Effects of liraglutide (LR) treatment on glomerular Toll-like receptor (TLR)4/myeloid differentiation marker 88 (MyD88)/nuclear factor κB (NF-κB) signaling pathway, extracellular matrix (ECM) accumulation, and inflammatory factors in TLR4^−/− diabetes mellitus (DM) mice. The protein levels of α-smooth muscle actin (α-SMA), fibronectin (FN), collagen type IV (Col IV), NF-κB, MYD88, and TLR4 were measured by Western blot (A–D, H–K). The protein levels of interleukin-6 (IL-6), tumor necrosis factor-α (TNF-α), and monocyte chemotactic protein-1 (MCP-1) were measured by ELISA (E–G). TB, α-tubulin. *P < 0.05, **P < 0.01 compared with wild-type (WT) groups. #P < 0.05, ##P < 0.01 vs.

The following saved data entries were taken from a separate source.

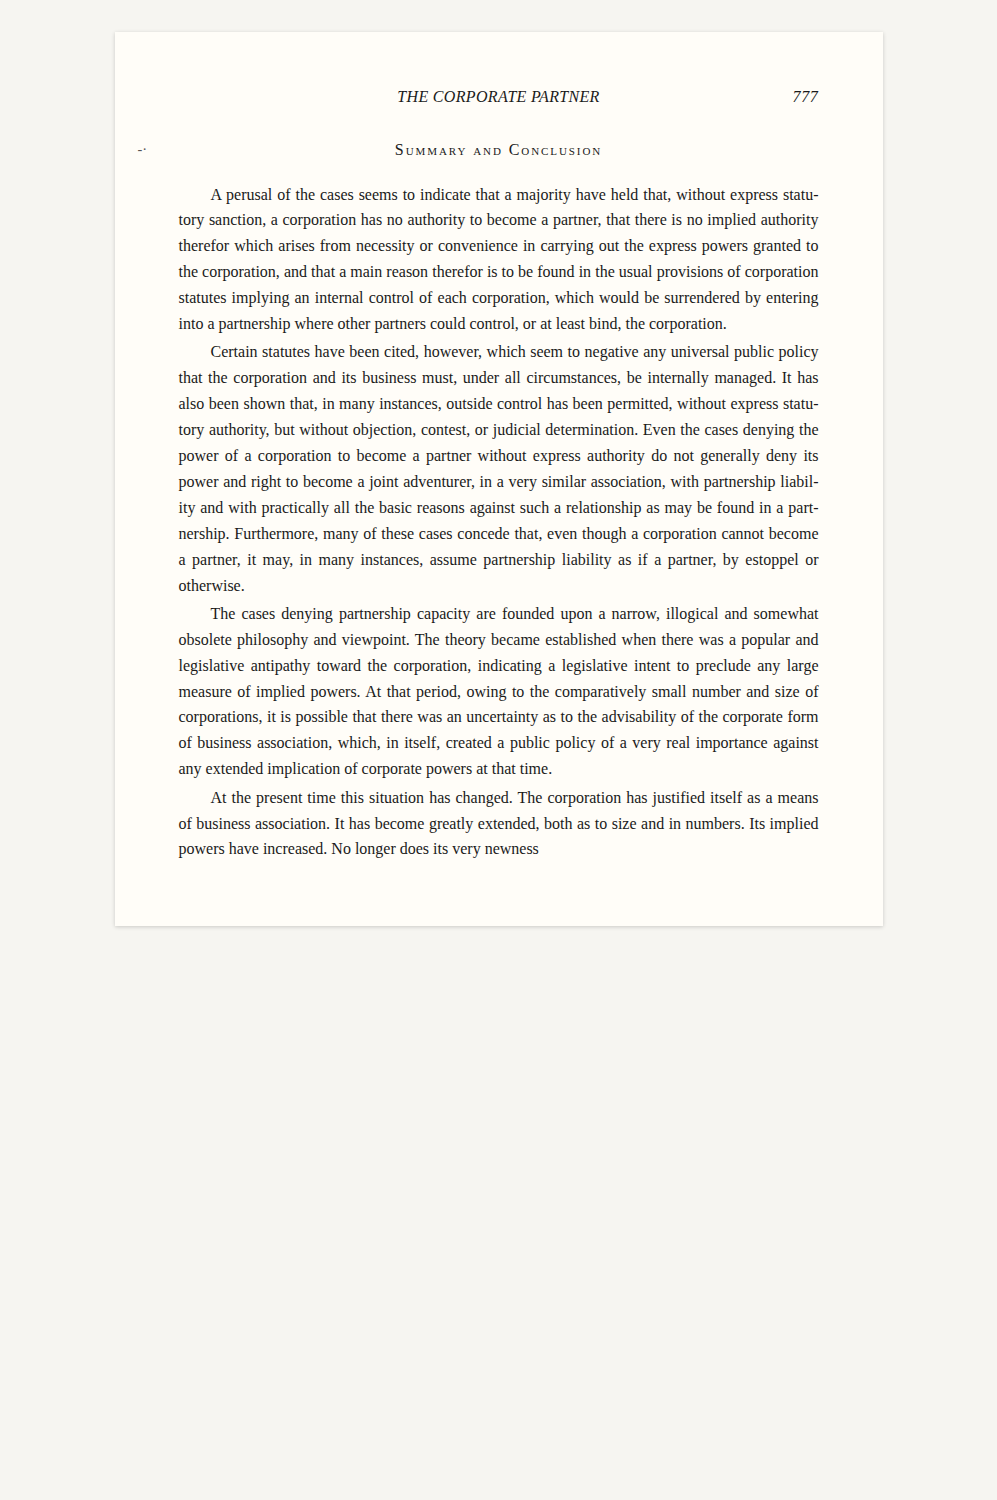THE CORPORATE PARTNER 777
-·
Summary and Conclusion
A perusal of the cases seems to indicate that a majority have held that, without express statutory sanction, a corporation has no authority to become a partner, that there is no implied authority therefor which arises from necessity or convenience in carrying out the express powers granted to the corporation, and that a main reason therefor is to be found in the usual provisions of corporation statutes implying an internal control of each corporation, which would be surrendered by entering into a partnership where other partners could control, or at least bind, the corporation.
Certain statutes have been cited, however, which seem to negative any universal public policy that the corporation and its business must, under all circumstances, be internally managed. It has also been shown that, in many instances, outside control has been permitted, without express statutory authority, but without objection, contest, or judicial determination. Even the cases denying the power of a corporation to become a partner without express authority do not generally deny its power and right to become a joint adventurer, in a very similar association, with partnership liability and with practically all the basic reasons against such a relationship as may be found in a partnership. Furthermore, many of these cases concede that, even though a corporation cannot become a partner, it may, in many instances, assume partnership liability as if a partner, by estoppel or otherwise.
The cases denying partnership capacity are founded upon a narrow, illogical and somewhat obsolete philosophy and viewpoint. The theory became established when there was a popular and legislative antipathy toward the corporation, indicating a legislative intent to preclude any large measure of implied powers. At that period, owing to the comparatively small number and size of corporations, it is possible that there was an uncertainty as to the advisability of the corporate form of business association, which, in itself, created a public policy of a very real importance against any extended implication of corporate powers at that time.
At the present time this situation has changed. The corporation has justified itself as a means of business association. It has become greatly extended, both as to size and in numbers. Its implied powers have increased. No longer does its very newness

WT + streptozotocin (STZ) group. $P < 0.05, $$P < 0.01 vs. WT + STZ + LR group. %P < 0.05, %%P < 0.01 vs. TLR4^−/− group. &P < 0.05, &&P < 0.01 vs. TLR4^−/− + STZ group. Magnification: ×400. n, no. of mice in each group.

Figure 7.

Illustration of liraglutide on inflammation and extracellular matrix (ECM) through the Toll-like receptor (TLR)4 signaling pathway. Schematic illustration of the mechanistic pathway mediating the liraglutide effect on mesangial cells (MCs) in diabetic kidney disease. High glucose or diabetes activates TLR4/myeloid differentiation marker 88 (MyD88)/nuclear factor κB (NF-κB) signaling pathway in MCs, resulting in extracellular matrix (ECM) protein production in diabetic kidney disease. Liraglutide downregulates TLR4/MyD88/NF-κB signaling, thus blunts high glucose-induced ECM protein accumulation and ameliorates diabetic kidney disease.